YOUR GOAL ▸ Return the complete listing without omission.

DATA IN THIS EXERCISE ▸
● ● ● ● ●

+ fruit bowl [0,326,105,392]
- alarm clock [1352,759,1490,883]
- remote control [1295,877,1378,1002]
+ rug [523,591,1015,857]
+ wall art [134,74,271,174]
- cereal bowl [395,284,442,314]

● ● ● ● ●

ANSWER FOR THE TASK ▸
+ fruit bowl [0,326,105,392]
- alarm clock [1352,759,1490,883]
- remote control [1295,877,1378,1002]
+ rug [523,591,1015,857]
+ wall art [134,74,271,174]
- cereal bowl [395,284,442,314]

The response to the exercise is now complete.